"push the envelope"
Posted by Bruce Kahl on December 10, 1999
In Reply to: "Push the envelope" posted by Arthur Smith on December 10, 1999
: : I will accept the premise that "push the envelope"
: : originated with airline pilots, but I would like to
: : know in exactly what context: the actual practical
: : mechanics of flying as in the use of the controls
: : relative to a certain aspect of aircraft performance,
: : the theory of flight as in aerodynamics or the
: : efficiency with which the aircraft performs relative
: : to outside forces, or some other practical
: : explanation?
This expression comes out of the US Air Force test pilot program
of the late 1940's.
The envelope refers to a plane's performance capabilities. The limits of the planes ability to fly at speeds and altitudes and under certain stresses define what is known as its performance envelope. It's an "envelope" in the sense that it contains the ranges of the plane's abilities.
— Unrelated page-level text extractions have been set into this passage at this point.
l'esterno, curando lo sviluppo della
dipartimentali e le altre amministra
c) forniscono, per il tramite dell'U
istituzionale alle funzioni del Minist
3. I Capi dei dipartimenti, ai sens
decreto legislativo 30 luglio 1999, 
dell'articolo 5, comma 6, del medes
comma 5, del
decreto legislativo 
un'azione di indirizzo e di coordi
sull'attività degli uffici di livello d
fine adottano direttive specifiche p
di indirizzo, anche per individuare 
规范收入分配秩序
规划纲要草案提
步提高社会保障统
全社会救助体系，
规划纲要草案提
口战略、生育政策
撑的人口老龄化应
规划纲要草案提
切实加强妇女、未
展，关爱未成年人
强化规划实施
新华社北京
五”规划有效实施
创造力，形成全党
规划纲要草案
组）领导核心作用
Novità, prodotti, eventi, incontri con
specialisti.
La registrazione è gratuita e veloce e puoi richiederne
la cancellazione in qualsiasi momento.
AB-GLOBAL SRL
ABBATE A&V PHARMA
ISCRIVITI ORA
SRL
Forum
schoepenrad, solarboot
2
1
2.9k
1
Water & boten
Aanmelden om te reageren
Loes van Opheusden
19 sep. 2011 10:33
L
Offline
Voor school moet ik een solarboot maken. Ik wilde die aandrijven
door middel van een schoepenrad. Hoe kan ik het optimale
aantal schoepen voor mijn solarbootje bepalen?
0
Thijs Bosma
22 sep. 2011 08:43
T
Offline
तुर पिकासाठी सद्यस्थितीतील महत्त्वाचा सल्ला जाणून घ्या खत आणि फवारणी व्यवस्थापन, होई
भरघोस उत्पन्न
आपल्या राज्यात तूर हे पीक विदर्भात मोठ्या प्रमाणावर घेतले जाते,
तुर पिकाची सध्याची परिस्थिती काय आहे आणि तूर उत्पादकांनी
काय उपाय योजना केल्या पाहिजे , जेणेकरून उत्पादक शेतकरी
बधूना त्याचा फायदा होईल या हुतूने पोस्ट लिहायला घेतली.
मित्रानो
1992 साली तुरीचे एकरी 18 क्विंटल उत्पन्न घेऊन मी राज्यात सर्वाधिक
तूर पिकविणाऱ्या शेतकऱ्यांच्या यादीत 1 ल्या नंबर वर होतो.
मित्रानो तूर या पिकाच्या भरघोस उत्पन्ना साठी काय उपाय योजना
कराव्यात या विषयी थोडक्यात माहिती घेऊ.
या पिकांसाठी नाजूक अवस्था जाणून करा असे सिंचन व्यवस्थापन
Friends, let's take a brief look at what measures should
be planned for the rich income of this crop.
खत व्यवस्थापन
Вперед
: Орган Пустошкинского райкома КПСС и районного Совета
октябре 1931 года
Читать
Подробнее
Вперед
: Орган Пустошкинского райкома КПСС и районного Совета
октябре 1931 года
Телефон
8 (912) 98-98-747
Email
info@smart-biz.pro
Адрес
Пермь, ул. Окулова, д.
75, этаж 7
"Pushing the envelope" is a good example of how jargon -- the specialized or technical vocabulary of a group or profession -- gradually enters general usage. "Pushing the envelope" comes from the jargon of test pilots, and has actually been around since the end of the Second World War. The "envelope" involved is a sort of visual metaphor for the technical limits of a high-performance aircraft. A graph of such an aircraft's performance would appear as a rising slope as the craft approaches its limits of speed and stress, then fall off rapidly (putting it mildly) when the plane exceeds its capacity and the pilot loses control. Safety, relatively speaking, lies within these limits, or "inside the envelope." A pilot who "pushes the envelope" and tries to exceed the known capabilities of the aircraft risks what engineers delicately term "catastrophic system failure," otherwise known as a crash.
Because "pushing the envelope" had such a esoteric origin, it took a best-selling book -- Tom Wolfe's "The Right Stuff" in 1979 -- and later the popular movie "Top Gun" to introduce it to the general public. Since then it has begun to crop up in increasingly non-technical contexts, to the point where it is now a currently trendy metaphor for simply "pushing it," or testing the limits of what is permissible in a given situation.